TASK DETAILS: Reproduce without alteration the lines of the material from its first line through the line containing "(717) 732-4890", including both of these lines.

SOURCE MATERIAL:
----
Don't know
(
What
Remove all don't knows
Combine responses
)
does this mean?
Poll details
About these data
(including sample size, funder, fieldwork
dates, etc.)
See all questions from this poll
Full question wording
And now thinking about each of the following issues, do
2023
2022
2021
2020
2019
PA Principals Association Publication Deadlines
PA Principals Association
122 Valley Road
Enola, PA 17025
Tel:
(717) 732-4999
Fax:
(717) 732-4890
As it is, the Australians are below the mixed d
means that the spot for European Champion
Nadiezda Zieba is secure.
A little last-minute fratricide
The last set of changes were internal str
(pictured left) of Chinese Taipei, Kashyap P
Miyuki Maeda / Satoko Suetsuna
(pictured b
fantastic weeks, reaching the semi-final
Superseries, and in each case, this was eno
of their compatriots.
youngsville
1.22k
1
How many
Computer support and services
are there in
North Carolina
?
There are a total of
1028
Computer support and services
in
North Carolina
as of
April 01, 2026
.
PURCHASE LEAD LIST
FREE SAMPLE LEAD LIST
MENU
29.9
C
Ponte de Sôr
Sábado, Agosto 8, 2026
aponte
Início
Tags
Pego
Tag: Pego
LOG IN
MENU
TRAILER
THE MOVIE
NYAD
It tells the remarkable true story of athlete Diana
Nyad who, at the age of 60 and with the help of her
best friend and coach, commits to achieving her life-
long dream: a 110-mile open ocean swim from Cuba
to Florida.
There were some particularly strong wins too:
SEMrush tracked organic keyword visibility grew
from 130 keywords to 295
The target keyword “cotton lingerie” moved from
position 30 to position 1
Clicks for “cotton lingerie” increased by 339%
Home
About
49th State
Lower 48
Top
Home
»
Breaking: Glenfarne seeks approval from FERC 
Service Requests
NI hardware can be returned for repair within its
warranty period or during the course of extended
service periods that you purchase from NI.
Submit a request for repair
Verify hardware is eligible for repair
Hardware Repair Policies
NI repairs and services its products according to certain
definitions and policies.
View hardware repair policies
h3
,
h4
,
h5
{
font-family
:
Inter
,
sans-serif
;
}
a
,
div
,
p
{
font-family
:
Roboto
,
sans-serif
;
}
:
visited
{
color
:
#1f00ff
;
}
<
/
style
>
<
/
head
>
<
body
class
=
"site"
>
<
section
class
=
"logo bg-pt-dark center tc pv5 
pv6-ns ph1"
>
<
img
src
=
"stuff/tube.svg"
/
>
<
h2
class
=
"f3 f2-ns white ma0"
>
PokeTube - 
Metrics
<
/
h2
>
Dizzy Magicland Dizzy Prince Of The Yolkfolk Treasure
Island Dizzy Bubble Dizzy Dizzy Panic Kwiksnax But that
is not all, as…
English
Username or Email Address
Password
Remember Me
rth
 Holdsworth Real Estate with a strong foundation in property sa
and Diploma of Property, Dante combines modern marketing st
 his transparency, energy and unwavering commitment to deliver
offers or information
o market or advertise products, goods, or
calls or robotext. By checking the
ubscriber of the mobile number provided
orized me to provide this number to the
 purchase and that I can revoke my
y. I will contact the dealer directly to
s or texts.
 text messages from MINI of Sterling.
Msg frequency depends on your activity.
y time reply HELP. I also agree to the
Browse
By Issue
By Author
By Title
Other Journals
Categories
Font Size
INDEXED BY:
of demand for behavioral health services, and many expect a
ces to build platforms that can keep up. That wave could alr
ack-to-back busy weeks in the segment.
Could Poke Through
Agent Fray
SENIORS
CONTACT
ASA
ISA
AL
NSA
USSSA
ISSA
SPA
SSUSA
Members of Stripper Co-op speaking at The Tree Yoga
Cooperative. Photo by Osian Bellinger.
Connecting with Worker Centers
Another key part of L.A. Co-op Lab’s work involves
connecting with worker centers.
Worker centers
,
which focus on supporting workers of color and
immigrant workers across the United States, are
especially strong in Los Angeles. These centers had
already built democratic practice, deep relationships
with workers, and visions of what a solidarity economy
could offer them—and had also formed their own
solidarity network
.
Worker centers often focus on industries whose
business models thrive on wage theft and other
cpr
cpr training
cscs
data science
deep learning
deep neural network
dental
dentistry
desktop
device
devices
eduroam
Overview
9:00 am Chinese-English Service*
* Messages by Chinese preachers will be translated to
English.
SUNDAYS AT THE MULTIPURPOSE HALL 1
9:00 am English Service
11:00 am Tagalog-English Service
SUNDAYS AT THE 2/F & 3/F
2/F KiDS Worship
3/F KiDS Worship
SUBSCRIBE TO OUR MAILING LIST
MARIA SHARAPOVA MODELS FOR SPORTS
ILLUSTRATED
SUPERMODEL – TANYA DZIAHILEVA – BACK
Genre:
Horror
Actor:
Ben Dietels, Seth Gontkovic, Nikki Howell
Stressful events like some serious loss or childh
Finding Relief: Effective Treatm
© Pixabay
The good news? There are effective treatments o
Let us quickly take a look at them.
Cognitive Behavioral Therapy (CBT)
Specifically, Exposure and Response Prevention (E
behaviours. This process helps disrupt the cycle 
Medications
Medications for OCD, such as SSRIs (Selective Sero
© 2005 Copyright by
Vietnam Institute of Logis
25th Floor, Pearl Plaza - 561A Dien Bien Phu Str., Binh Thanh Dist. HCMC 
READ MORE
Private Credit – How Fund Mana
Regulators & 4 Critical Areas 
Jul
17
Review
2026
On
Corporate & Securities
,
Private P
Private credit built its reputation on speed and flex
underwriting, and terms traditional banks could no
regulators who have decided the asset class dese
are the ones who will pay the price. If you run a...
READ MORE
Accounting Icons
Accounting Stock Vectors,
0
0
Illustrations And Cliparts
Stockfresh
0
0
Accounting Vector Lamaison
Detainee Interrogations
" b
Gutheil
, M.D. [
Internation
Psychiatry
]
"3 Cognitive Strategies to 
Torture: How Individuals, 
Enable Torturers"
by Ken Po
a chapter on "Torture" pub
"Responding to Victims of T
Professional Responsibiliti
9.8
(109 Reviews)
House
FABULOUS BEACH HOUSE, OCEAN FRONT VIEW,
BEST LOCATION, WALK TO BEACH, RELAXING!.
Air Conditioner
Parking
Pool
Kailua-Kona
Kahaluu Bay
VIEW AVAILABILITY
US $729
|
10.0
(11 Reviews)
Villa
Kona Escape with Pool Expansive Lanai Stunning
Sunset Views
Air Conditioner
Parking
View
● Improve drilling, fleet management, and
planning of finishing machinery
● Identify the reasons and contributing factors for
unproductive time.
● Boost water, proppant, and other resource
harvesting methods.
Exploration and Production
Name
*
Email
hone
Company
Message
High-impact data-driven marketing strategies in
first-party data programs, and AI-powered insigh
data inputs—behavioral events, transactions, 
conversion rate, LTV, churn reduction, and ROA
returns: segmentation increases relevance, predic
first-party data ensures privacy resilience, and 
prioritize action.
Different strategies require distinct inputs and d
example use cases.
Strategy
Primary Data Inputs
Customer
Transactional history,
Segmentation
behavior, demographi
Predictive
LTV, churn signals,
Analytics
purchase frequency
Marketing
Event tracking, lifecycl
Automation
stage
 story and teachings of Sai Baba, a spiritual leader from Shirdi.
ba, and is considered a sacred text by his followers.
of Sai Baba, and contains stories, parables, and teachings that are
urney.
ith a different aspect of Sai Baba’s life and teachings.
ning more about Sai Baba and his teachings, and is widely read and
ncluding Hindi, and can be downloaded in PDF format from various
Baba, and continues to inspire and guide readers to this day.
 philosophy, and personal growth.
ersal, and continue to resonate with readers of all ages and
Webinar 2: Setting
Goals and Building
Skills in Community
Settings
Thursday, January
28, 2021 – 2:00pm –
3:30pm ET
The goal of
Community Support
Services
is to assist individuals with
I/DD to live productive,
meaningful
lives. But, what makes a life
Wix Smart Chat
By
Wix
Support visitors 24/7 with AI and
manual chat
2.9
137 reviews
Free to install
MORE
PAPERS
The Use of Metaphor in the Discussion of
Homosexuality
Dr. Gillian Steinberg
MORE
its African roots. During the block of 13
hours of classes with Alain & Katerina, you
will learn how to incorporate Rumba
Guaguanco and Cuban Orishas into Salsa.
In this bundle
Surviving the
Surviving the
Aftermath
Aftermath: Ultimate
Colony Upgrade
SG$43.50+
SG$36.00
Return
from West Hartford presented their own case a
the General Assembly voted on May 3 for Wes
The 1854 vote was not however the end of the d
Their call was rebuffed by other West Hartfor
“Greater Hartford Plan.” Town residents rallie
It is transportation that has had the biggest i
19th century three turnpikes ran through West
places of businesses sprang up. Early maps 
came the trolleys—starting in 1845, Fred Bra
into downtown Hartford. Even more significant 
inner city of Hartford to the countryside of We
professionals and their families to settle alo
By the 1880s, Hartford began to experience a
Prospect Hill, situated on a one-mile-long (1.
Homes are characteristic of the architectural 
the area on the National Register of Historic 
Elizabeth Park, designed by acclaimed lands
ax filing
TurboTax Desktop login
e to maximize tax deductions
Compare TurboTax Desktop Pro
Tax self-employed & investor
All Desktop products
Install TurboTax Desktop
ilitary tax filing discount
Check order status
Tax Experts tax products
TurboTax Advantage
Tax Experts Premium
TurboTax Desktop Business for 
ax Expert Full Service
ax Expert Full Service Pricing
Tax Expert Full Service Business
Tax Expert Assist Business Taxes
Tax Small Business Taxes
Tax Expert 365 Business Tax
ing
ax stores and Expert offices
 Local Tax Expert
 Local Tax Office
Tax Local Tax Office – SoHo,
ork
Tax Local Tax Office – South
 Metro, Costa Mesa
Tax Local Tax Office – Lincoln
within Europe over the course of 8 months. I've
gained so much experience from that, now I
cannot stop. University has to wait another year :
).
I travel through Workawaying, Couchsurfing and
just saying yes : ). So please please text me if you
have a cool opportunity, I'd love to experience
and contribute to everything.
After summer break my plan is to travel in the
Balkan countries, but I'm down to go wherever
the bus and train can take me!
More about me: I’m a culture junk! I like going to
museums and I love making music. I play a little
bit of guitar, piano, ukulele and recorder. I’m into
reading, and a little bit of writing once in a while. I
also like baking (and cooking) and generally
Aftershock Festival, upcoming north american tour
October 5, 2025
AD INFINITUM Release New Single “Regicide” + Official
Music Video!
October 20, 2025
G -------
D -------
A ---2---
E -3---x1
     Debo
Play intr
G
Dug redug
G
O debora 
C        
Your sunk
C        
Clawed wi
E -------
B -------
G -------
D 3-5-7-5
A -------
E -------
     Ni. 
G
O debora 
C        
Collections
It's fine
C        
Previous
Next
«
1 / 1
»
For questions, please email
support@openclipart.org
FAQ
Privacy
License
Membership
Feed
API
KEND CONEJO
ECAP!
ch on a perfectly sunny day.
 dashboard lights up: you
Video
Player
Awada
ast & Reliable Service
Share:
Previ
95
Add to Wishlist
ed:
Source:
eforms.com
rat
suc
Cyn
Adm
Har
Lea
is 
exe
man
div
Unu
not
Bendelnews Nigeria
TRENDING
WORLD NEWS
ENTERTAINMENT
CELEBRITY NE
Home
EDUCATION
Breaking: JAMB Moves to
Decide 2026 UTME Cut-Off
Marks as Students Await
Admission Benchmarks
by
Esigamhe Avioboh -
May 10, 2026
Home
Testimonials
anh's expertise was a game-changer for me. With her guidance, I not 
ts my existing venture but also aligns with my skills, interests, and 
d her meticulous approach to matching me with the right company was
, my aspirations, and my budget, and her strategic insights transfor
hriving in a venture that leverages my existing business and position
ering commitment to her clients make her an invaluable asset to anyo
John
----
WRITTEN REPLY:
Don't know
(
What
Remove all don't knows
Combine responses
)
does this mean?
Poll details
About these data
(including sample size, funder, fieldwork
dates, etc.)
See all questions from this poll
Full question wording
And now thinking about each of the following issues, do
2023
2022
2021
2020
2019
PA Principals Association Publication Deadlines
PA Principals Association
122 Valley Road
Enola, PA 17025
Tel:
(717) 732-4999
Fax:
(717) 732-4890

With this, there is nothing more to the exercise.